Search each line below for the word "happy" and list those that contain it.

- _AVAILABLE DATA_:
________________

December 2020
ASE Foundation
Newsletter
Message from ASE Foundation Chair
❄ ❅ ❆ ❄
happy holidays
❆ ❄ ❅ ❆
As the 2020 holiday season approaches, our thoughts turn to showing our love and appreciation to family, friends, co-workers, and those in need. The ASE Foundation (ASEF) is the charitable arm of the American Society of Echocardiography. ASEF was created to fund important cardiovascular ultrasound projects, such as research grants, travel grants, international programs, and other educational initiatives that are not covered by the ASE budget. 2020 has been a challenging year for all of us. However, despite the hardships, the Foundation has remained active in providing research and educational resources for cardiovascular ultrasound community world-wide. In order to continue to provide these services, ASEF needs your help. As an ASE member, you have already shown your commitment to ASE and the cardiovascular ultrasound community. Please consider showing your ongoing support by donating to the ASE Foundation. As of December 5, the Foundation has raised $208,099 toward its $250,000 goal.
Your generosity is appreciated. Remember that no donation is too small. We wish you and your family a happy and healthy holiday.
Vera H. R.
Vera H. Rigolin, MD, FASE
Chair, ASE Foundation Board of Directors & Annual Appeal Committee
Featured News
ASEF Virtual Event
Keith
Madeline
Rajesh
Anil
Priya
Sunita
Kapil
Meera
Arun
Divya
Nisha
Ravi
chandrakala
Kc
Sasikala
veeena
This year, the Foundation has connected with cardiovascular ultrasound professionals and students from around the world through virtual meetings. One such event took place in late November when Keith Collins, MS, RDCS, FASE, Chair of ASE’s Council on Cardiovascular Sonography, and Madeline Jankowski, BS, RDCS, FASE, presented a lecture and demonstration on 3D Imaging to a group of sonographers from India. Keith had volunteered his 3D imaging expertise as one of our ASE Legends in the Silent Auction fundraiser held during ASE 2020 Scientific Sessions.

________________

- _REPLY_:
happy holidays
Your generosity is appreciated. Remember that no donation is too small. We wish you and your family a happy and healthy holiday.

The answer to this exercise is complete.